Gras

Minder methaan bij hoger ruw eiwit in graskuil

De variatie in methaanemissie van graskuilen blijkt hoger dan tot nu toe verondersteld
De variatie in methaanemissie van graskuilen blijkt hoger dan tot nu toe verondersteld

Bij de vertering van graskuilen met een hoog ruweiwitgehalte komt minder methaan vrij dan bij de vertering van kuilen met een laag ruweiwitgehalte.

Dit blijkt uit een analyse van Eurofins Agro waarbij op basis van een nieuwe formule de methaanproductie per kg ds is berekend van bijna 10.000 kuilen.

Nieuwe berekening nauwkeuriger

Tot nu toe werd de hoeveelheid methaan die in de koeienpens wordt gevormd bij de vertering van graskuil, berekend op basis van het NDF-gehalte en het aandeel snijmais in het rantsoen.
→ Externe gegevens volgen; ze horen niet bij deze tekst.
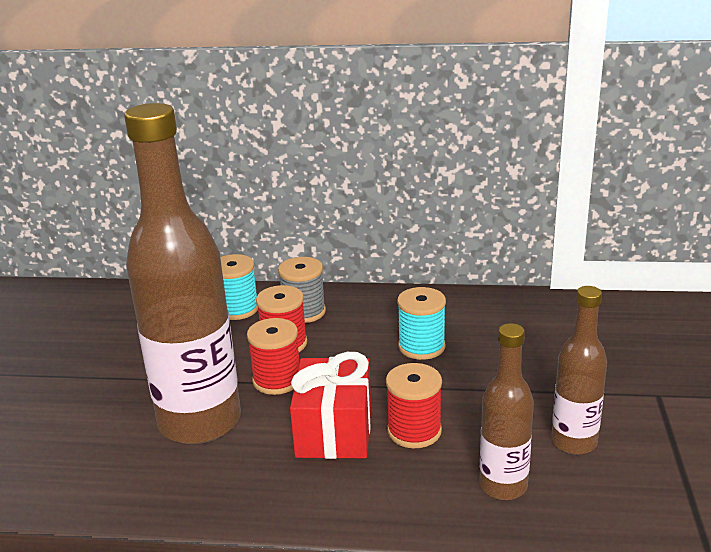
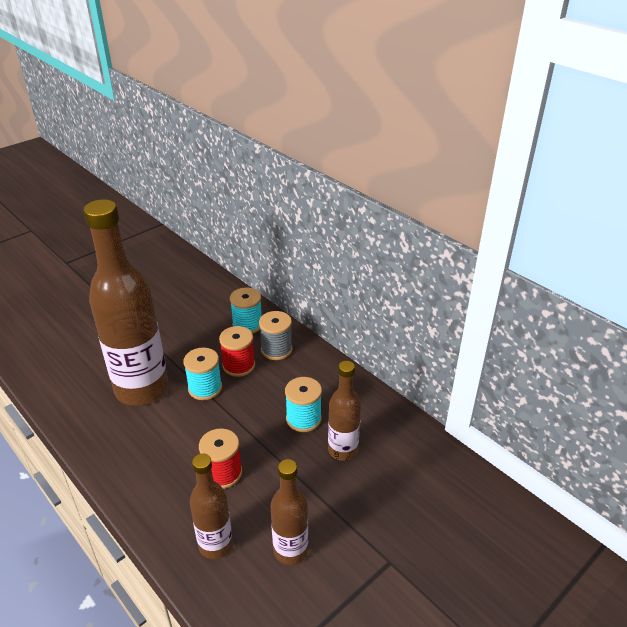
camera: 40 degrees right, 10 degrees up
red spool [247,318,299,395] -> turquoise spool [183,348,222,400]
red gift [290,352,371,459] -> none
none -> brown bottle [328,361,361,461]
Onderzoekers van Wageningen Livestock Research hebben nu een formule ontwikkeld die de methaanemissie veel nauwkeuring berekent op basis van de verteerbaarheid (VCOS), het gehalte azijnzuur, het gehalte slecht verteerbare vezels (ADF) en het aandeel ruw vet. 

Meer variatie in methaanemissie

Eurofins Agro berekende met de nieuwe formule de methaanemissie van 10.000 kuilen uit de afgelopen jaren. Hieruit komt onder andere naar voren dat de variatie in methaanemissie veel groter is dan tot nu werd verondersteld. De gemiddelde methaanemissie kwam uit op 20,4 g methaan met 6,9 g als laagste en 40,1 g als hoogste waarde. De 25 procent hoogste kuilen hadden een gemiddelde methaanemissie van 23,7 g per kg ds. De 25 procent laagste kwamen uit op 17 g methaan per kg ds.

Minder methaan bij hoger ruw eiwit

Tussen de 25 procent laagste en 25 procent hoogste kuilen voor methaanemissie zag Eurofins duidelijke verschillen in voederwaarde. Zo was het gehalte ruw eiwit in de laagste kuilen gemiddeld 192 gram per kg ds en in de hoogste gemiddeld 148 gram per kg ds. De laagste kuilen hadden een NDF van 450 en een ADF van 248, waar deze waarden bij de hoogste kuilen uitkwamen op respectievelijk 498 en 287.

Jong maaien en secuur inkuilen helpt

De analyse van Eurofins Agro geeft ook inzicht in maatregelen die veehouders kunnen nemen om de methaanemissie van graskuilen te verlagen. Zo zorgt jong maaien voor kuilen met minder ruwe celstof en meer ruw eiwit. Het ruweiwitgehalte in voorjaarskuilen kan verder worden verhoogd door een groter deel van de bemestingsruimte te benutten voor de eerste snede. En een zode met een hoog aandeel goede grassen levert kuilen op met een laag gehalte slecht verteerbare vezels (ADF). Secuur inkuilen en gebruik van een inkuilmiddel tenslotte helpt om het azijnzuurgehalte laag te houden.